* Reading text *
= = = =

Does poster Alfred receive a commission from the Pound Estate every time he posts that quotation from EP?

If so I hope he's made several ... several ... pounds.

― the pinefox,

Don't force me to paste the Cantos excerpt in which he fulminates against paper money

Malevolent Arugula (Alfred, Lord Sotosyn), Thursday, 23 June 2022 11:50 (one year ago) link

I dug my Aspern Papers and Washington Sqaure for a second try.

Books read this month: I'm loving Howards End, but I have a big work project due this month, and my brain couldn't cope with something so rich and dense, so I temporarily dropped it for a few easier reads:

* The Entropy Effect (Vonda N. McIntyre), a well-written Star Trek novel, a time-travel murder mystery with lots of Spock being a badass. Lots of fun but the descent into time-travel-paradox madness at the end gets resolved too quickly and neatly.

* The Fade Out (Ed Brubaker and Sean Phillips), a graphic novel thriller set in late 1940s Hollywood: blacklists, murder, dames, poorly-drawn b00bs, etc. Not really pushing any boundaries for the creative team but mostly competently realised. The ending, as always with Brubaker, is a half-assed expectation-defying anticlimax -- but he's done too many of those endings now, and they're getting predictable, like Le Carre killing his leading man in the last chapter.

* My Phantoms (Gwendoline Riley) Starts off as a redux of First Love, but gradually goes to different places. Kicks off with a fifty page setpiece about her dickhead dad that's witheringly mean and totally exhilarating.

= = = =

* Dataset content *

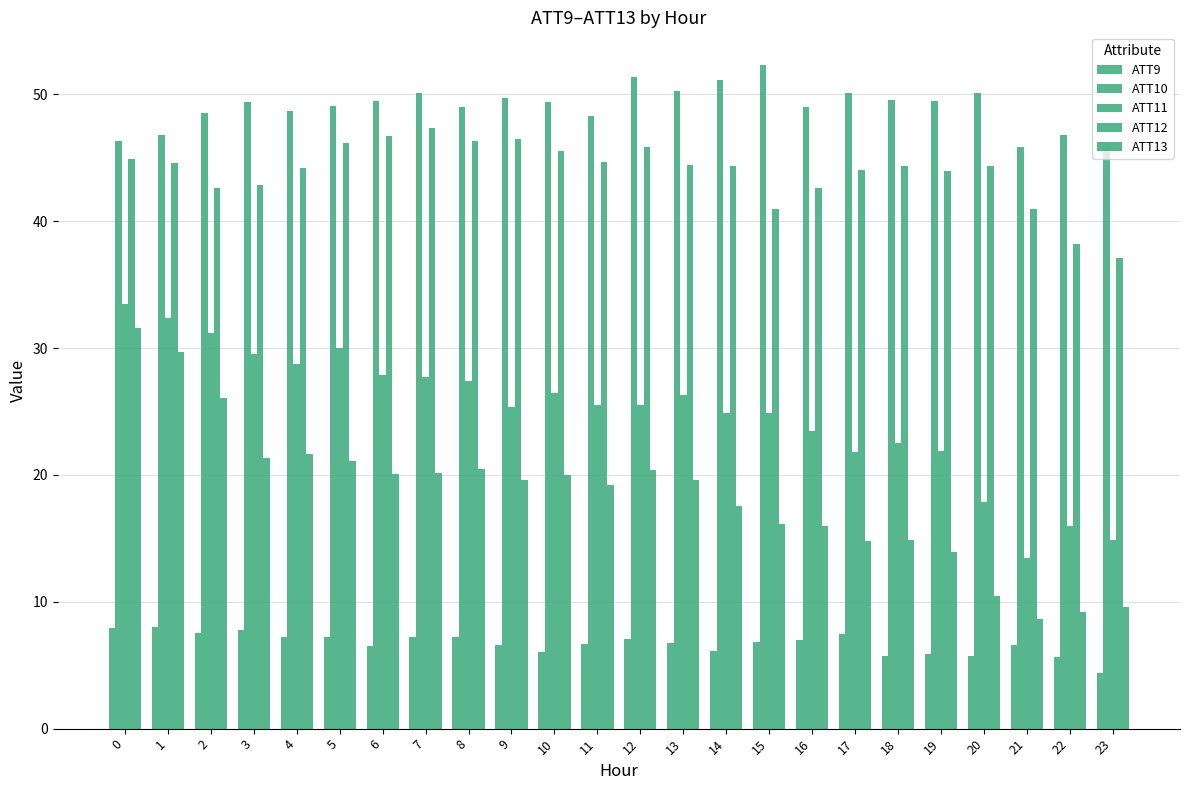

What is the sum of the ATT13 values at 13 and 7?

39.8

= = = =

* Questions *
1. According to the forum posts, why did the poster set Howards End aside for a while?
2. In the forum posts, where and when is The Fade Out set?
Answer using only the forum posts.

* Solutions per task *
1. The poster has a big work project due this month, and their brain couldn't cope with something as rich and dense as Howards End. So they temporarily dropped it for a few easier reads.

2. It is set in late 1940s Hollywood.